その甘さに、くらくら。
 目を見開き、口を半開きにしたまま、やおら顔を上げた。五月女の、獰猛な獣のような鋭い眼光が俺を射抜き、ぞくりと全身が粟立った。淡々とゲロという単語を連呼していたそれまでとは明らかに空気が違う。殺伐としている。

 そこで俺は、自分が間違った回答をしてしまったのだと気づいた。五月女の言動に追い詰められた俺が咄嗟に選んだ答えは不正解だったのだ。

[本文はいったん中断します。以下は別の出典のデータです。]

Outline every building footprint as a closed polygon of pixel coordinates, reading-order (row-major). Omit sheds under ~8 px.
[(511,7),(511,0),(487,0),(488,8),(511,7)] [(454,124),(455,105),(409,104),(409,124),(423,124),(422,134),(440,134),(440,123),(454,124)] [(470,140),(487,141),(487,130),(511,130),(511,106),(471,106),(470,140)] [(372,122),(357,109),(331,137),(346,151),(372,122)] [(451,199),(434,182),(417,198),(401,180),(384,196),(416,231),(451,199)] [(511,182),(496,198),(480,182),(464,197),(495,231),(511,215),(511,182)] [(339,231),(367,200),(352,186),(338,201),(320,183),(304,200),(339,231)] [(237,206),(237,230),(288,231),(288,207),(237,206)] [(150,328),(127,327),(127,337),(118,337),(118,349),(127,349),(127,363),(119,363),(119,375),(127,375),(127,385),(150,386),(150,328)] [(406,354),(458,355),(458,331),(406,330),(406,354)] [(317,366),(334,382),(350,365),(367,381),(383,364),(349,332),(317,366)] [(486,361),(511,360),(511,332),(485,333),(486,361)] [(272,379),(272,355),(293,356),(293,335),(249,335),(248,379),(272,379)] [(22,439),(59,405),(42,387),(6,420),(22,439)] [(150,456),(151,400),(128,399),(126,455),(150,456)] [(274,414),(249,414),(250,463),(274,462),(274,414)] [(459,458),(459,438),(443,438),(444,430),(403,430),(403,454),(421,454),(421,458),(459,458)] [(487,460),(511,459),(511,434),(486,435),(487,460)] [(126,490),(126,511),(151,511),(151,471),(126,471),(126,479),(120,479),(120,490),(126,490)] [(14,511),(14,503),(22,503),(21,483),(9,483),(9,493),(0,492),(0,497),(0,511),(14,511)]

 五月女のあまりの豹変ぶりに身の危険を感じるが、中途半端に開かれていた無防備な口にまたしても指を、それも二本、人差し指と中指を二本、強引に突っ込まれたことで意表を突かれ、脳から思考が飛び、あっという間に逃げる隙を奪われてしまった。

「俺は、あれからずっと、ゲロの味がする。こういう味がする。弓木のせいで」

「あ……」

 五月女のしようとしていることが、ぐるぐると混乱する頭でもはっきりと分かり、咄嗟に指を吐き出そうとするが、吐き出されたのは五月女の指ではなく本物のゲロだった。食べたばかりのものが混ざっている。刺激臭が涙を浮かばせる。プライドを傷つけられる。

 我慢していたものが、五月女に喉の奥を突かれたことで吐出した。咄嗟に五月女の腕を掴んで指を引き抜こうとするが、彼は手がゲロに塗れても俺の口内を犯し続け、甚振ってくる。吐き気が治まらない。

 何度も嘔吐き、息も絶え絶えになりながら、五月女に訴えかけるために視線を上げる。情けない顔を晒すことになってしまっても、苦しさから逃れたいがために五月女を見る。見て、目を合わせ、そして、俺は一瞬息が止まった。